The concentrator 120 and related components enable the concentration of the basic solution to be chosen to accommodate a relatively low pressure and temperature at the turbine outlet. Thus, even where the pressure and temperature at the turbine outlet are seemingly insufficient to enable distillation of the basic solution, the operation of the system is not adversely affected. This is because an enriched solution, having a significantly higher concentration of the lower boiling component, is the one that is subjected to the distillation process. For this enriched solution a lower turbine outlet temperature is sufficient to enable distillation to proceed on an efficient basis.

However, it should also be appreciated that this result is achieved while decreasing the heat loading on the condenser 106. This is because part of the hot liquid from the separator 112 is diverted to other processes, without condensation, and therefore less condensation is necessary. In other words, the fluid outletted from the turbine 104 is mixed, before condensation, with absorbing, lean flow which is even leaner than the liquid flow coming from the distilling separator 112. Therefore, after absorption, the leaner portion of the flow which is coming into the condenser 106 is in the form of liquid, and thus a lower quantity of heat has to be removed to produce condensation. This presumably lowers condenser surface requirements and increases the efficiency of the system.

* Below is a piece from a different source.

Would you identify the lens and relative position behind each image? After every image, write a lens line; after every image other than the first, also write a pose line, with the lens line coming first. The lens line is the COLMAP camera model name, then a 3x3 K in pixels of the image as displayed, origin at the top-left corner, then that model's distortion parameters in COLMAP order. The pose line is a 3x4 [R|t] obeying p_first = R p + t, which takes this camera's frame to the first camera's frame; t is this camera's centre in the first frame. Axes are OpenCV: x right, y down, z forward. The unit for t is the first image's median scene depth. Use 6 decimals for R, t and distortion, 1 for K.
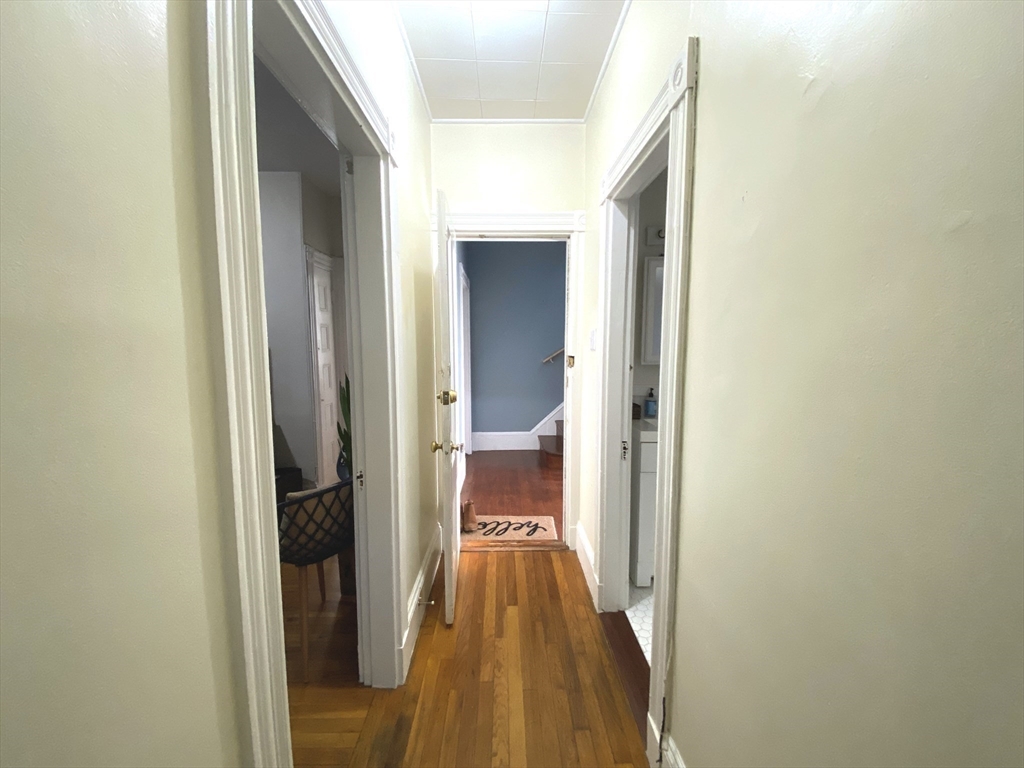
lens RADIAL K [[409.8, 0, 512.1], [0, 409.8, 381.5], [0, 0, 1]] dist [-0.000182, -0.011210]
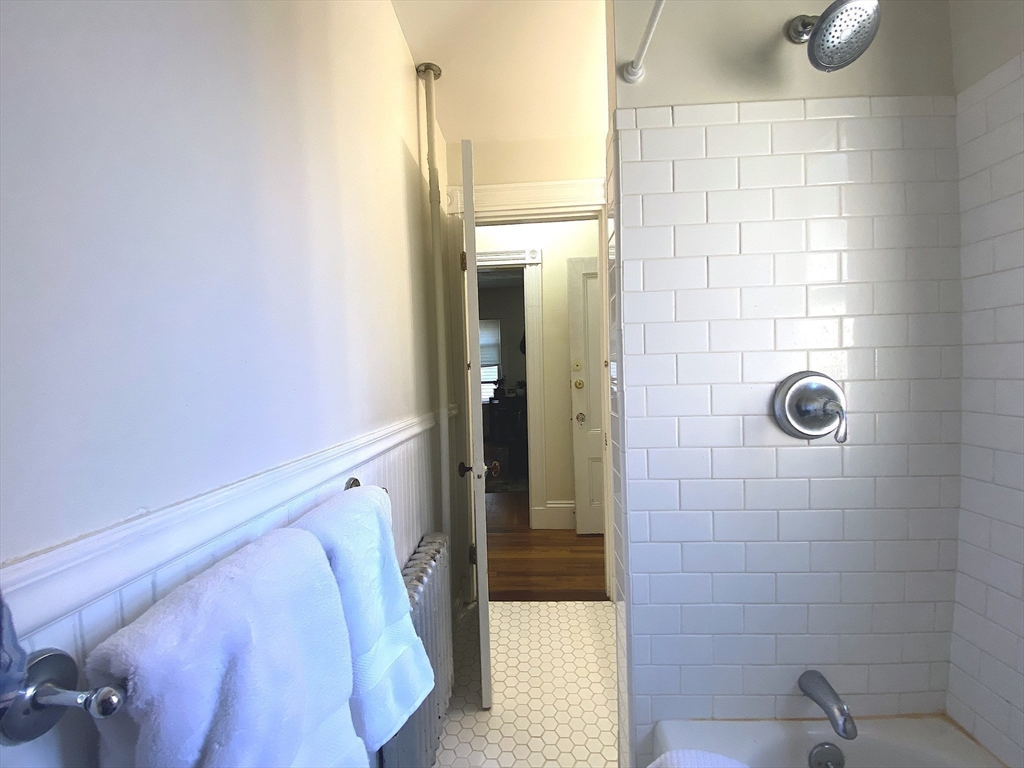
lens RADIAL K [[409.8, 0, 512.1], [0, 409.8, 384.0], [0, 0, 1]] dist [-0.000182, -0.011210]
pose [[-0.071439, 0.037416, -0.996743, 1.607684], [-0.066431, 0.996899, 0.042183, -0.042871], [0.995230, 0.069228, -0.068732, 0.930997]]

Overall, with present invention using the injector 139, the average temperature of the fluid flow from the point 38 to the point 17 is effectively increased. At the same time the average temperature of the required heat from the point 42 to the point 5 is decreased by injecting the enriched vapor in the concentrator 120. Thus, separately and in combination, these effects serve to increase overall system efficiency.

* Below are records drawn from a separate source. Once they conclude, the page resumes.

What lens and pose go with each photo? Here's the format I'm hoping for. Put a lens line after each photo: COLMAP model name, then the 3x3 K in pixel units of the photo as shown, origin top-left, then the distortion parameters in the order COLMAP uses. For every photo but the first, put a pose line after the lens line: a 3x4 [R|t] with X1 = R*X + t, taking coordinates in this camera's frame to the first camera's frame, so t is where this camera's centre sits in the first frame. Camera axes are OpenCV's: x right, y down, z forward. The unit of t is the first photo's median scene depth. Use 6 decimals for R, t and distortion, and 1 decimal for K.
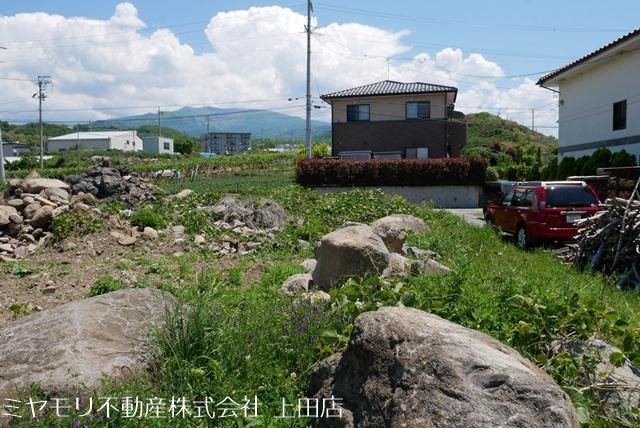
lens RADIAL K [[465.4, 0, 316.2], [0, 465.4, 209.6], [0, 0, 1]] dist [-0.076100, 0.030479]
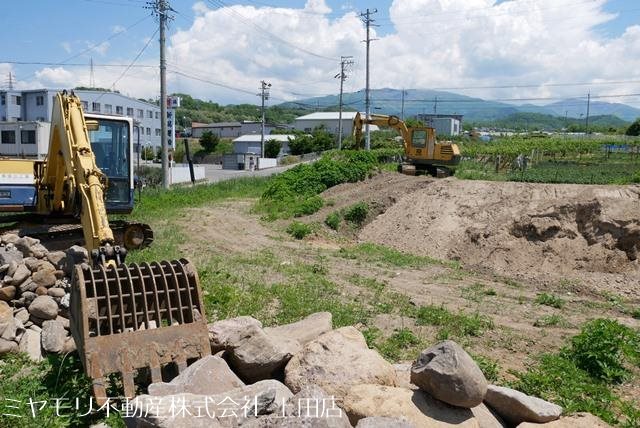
lens RADIAL K [[465.4, 0, 316.2], [0, 465.4, 209.6], [0, 0, 1]] dist [-0.076100, 0.030479]
pose [[0.933512, 0.070427, -0.351562, -0.499279], [-0.056933, 0.997195, 0.048589, 0.001637], [0.353998, -0.025343, 0.934903, -0.000028]]
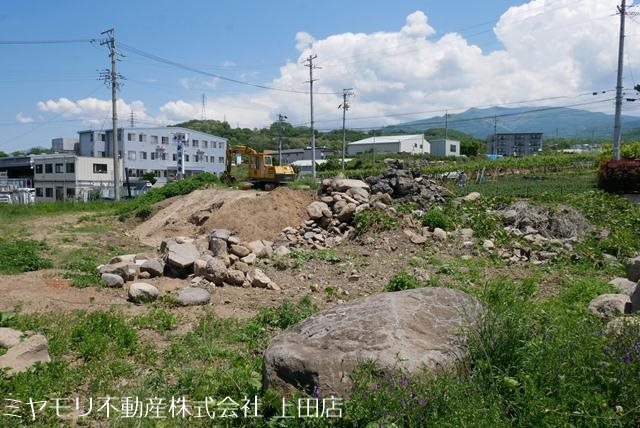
lens RADIAL K [[465.4, 0, 316.2], [0, 465.4, 209.6], [0, 0, 1]] dist [-0.076100, 0.030479]
pose [[0.829558, 0.047125, -0.556429, -0.012937], [-0.049586, 0.998713, 0.010657, -0.000426], [0.556215, 0.018751, 0.830827, -0.008013]]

Relatively lower temperature heat for the distillation subsystem 126 of this invention may be obtained in the form of spent relatively high temperature heat, the lower temperature part of relatively higher temperature heat from a heat source, the relatively lower temperature waste or other heat which is available from a heat source, and/or the relatively lower temperature heat that cannot be utilized efficiently for evaporation in the boiler. In practice, any available heat, particularly lower temperature heat which cannot be used effectively for evaporation, may be utilized as the relatively lower temperature heat for the distillation subsystem 126. In the same way such relatively lower temperature heat may be used for preheating.

While the present invention has been described with respect to a single preferred embodiment, those skilled in the art will appreciate a number of variations and modifications therefrom and it is intended within the appended claims to cover all such variations and modifications as come within the true spirit and scope of the present invention.